El pueblo contestó haciendo un público compromiso:

“… También nosotros serviremos al Señor: es nuestro Dios”.

Muy pronto el libro de los Jueces nos contará las tremendas infidelidades que cometió el pueblo en los doscientos años que gobernaron los jueces y cómo el Señor los perdonó cuando se arrepentían.

  •  Salmo 33

Una vez más refiriéndose al evangelio de hoy que es el último que nos habla de la eucaristía, la liturgia nos dice:

“Gustad y ved qué bueno es el Señor, su alabanza está siempre en mi boca. Mi alma se gloría en el Señor”.

  • San Pablo

En su carta a los efesios nos habla de la fidelidad en el matrimonio que no es algo simplemente humano, aunque es cosa buena porque así lo hizo Dios, sino que fue elevado por Jesús a sacramento en el que debe mantenerse siempre la fidelidad.

Muchas veces se critica a San Pablo por las palabras con que habla del amor y relación entre el hombre y la mujer pidiendo que imiten la actitud amorosa de Cristo con la Iglesia. La verdad es que no hay profundidad en la reflexión ya que nadie podría ser tan feliz como el matrimonio entre un hombre y una mujer que vivieran la entrega de Jesús a la Iglesia y de la Iglesia a Jesús.

Meditemos estas últimas palabras de hoy:

“Es este un gran misterio y yo lo refiero a Cristo y a la Iglesia”.

Maravilloso pensamiento:

El hombre vive el amor de Cristo y la mujer el amor de la Iglesia. ¡Insuperable!

  •  Verso aleluyático

Recoge unas palabras del evangelio de este día que es el último párrafo del capítulo 6 de San Juan que venimos meditando.
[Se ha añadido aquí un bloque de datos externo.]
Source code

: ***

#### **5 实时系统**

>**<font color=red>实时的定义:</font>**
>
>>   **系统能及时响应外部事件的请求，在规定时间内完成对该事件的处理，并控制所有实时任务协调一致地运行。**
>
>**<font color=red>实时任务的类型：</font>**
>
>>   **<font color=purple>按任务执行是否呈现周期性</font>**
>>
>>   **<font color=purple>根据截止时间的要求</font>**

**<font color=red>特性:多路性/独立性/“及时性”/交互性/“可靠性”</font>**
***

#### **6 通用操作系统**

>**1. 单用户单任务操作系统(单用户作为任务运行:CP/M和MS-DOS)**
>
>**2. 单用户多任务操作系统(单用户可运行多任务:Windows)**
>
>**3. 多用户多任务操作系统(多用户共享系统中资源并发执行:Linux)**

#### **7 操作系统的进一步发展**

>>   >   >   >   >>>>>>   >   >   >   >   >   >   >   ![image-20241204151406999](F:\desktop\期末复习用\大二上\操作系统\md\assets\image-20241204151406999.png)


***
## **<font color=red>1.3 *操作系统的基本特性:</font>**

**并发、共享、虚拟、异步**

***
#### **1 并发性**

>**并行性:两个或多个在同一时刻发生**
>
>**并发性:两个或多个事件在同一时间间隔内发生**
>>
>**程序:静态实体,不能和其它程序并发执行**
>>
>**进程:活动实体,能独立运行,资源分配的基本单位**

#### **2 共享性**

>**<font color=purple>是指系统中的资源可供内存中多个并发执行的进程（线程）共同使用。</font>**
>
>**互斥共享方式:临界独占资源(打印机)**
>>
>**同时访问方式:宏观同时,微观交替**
Tengámoslo muy presente:

“Tus palabras, Señor, son espíritu y vida, tú tienes palabras de vida eterna”.

  • Evangelio

Al final del maravilloso capítulo 6 de San Juan parecería que todos iban a quedar admirados y comprometidos con Jesucristo. Pero no es así.

La gente repitiendo: “este modo de hablar es duro, ¿quién puede hacerle caso?”, comienza a retirarse abandonando a Jesús por predicar una doctrina imposible.

¿Cómo aceptar que Jesús es el pan de vida que todos tienen que comer para salvarse?

Jesús se vuelve a los apóstoles y les pregunta:

“¿También vosotros queréis marcharos?”

Todos debemos tener en cuenta que para ser verdaderamente de Jesús hay que aceptar todas las verdades de fe y entre ellas la maravillosa presencia de Jesucristo en la eucaristía.

Pedro, en nombre de todos los apóstoles, y quiera Dios que también en el nuestro, contestó:

“Señor, ¿a quién vamos a acudir? Tú tienes palabras de vida eterna; nosotros creemos y sabemos que tú eres el santo consagrado por Dios”.

Profundicemos y adoremos este gran misterio, regalo del Padre Dios.